Hi, I am trying to read lakefs files from pyspark,...
# help
r
Hi, I am trying to read lakefs files from pyspark, can anybody guide me where I am getting wrong. Below is my code snippet.
y
Hi @Rahul Kumar! In order for Spark to be able to reach lakeFS, you need to set the s3a endpoint to the address of the lakeFS S3-compatible API. This is done in a similar way to how you set the the s3a credentials.
Copy code
spark._jsc.hadoopConfiguration().set('fs.s3a.endpoint', '<http://s3.lakefs.example.com>')

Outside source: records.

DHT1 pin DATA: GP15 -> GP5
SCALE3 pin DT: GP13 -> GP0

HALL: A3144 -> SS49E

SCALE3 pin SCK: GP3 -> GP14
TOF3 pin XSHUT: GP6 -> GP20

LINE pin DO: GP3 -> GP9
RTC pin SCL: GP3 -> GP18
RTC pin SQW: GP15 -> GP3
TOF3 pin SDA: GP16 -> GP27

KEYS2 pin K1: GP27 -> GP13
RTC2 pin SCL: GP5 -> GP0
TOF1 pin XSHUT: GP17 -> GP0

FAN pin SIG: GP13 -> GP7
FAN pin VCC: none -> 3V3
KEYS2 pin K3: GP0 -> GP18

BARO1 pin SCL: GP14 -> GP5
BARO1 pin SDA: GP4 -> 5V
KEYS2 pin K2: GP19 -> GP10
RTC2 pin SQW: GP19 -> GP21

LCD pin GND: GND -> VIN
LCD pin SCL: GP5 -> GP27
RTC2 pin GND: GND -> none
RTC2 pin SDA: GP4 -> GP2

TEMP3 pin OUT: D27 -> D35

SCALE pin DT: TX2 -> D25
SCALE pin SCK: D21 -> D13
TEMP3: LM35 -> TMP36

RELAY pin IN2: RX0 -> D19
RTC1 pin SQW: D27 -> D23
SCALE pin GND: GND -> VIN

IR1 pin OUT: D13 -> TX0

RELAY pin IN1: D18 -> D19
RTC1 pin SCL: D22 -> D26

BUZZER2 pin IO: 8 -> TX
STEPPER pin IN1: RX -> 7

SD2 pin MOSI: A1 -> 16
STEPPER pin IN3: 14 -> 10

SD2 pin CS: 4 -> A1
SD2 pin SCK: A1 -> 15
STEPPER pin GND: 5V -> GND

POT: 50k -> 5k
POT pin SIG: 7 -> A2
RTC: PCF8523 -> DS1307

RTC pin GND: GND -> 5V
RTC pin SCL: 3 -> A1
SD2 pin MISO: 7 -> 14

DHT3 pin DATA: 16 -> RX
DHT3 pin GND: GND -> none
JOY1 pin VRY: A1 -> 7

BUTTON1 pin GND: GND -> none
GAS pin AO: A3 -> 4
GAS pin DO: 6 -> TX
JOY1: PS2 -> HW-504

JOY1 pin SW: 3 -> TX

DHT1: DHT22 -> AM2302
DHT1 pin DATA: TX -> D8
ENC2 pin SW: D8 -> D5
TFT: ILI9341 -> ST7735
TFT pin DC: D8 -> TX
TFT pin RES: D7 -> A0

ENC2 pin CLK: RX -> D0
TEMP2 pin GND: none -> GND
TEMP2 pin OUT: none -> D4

Could you tell me which version of lakeFS you're using, so I can guide you exactly which address to use there? The version can be found in the UI when you click your username at the top-right corner.
r
Hi @Yoni Augarten! I have edited my code. Now getting an error, bucket name doesn't exists.
y
Thanks for the information, @Rahul Kumar. Can you please share with me the version of lakeFS that you're using?
r
Hi @Yoni Augarten forgot to mention that. LakeFS version is 0.40.3
y
And can you tell me how you are running lakeFS (binary/docker-compose/k8s/other?) and what is the "http://lakefs" address you're using?
The newest version of lakeFS (0.48.0) simplifies addressing the s3-compatible API, so if it's possible for you, I suggest that you upgrade. Then, you can remove the
gateways.s3.domain_name
configuration from lakeFS.
r
Hi @Yoni Augarten i can't upgrade the lakeFS. I dont have permission to do that. I am using the exact address which i used to connect to lakefs ui.
y
Can you try to put this url in a browser and see what is returned?
r
Yes, lakefs ui is opening
y
Sorry, @Rahul Kumar, I missed your message. In your version of lakeFS, there should be two different subdomains configured: one for the lakeFS API and UI, and the other one for the S3 gateway. The fact that you are seeing the UI confirms that you are using the first rather than the second. Usually, if your API/UI domain is lakefs.example.com - the s3 gateway would be s3.lakefs.example.com. In the new version we made things simpler by allowing you to use the same domain for both.